╭─ Task material
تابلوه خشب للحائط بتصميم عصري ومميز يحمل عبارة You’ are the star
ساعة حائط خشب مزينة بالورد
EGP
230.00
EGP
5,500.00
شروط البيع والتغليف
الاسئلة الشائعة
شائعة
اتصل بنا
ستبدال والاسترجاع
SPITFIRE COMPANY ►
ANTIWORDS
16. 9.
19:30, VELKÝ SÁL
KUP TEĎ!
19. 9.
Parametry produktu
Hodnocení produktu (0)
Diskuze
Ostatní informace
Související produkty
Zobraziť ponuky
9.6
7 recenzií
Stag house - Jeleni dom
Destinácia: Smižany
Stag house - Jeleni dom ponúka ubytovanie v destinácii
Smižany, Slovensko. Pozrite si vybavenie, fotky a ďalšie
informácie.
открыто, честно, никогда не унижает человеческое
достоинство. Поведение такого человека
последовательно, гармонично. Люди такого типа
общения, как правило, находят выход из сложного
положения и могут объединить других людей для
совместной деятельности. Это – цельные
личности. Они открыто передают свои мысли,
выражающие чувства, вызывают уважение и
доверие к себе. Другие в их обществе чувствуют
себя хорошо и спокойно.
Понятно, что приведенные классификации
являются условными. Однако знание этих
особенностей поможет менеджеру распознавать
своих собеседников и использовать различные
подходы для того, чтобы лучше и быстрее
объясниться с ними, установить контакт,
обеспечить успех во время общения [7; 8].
╰─
What the task requires:
Please return every line of the records that contains the word "produktu".

Response:
Parametry produktu
Hodnocení produktu (0)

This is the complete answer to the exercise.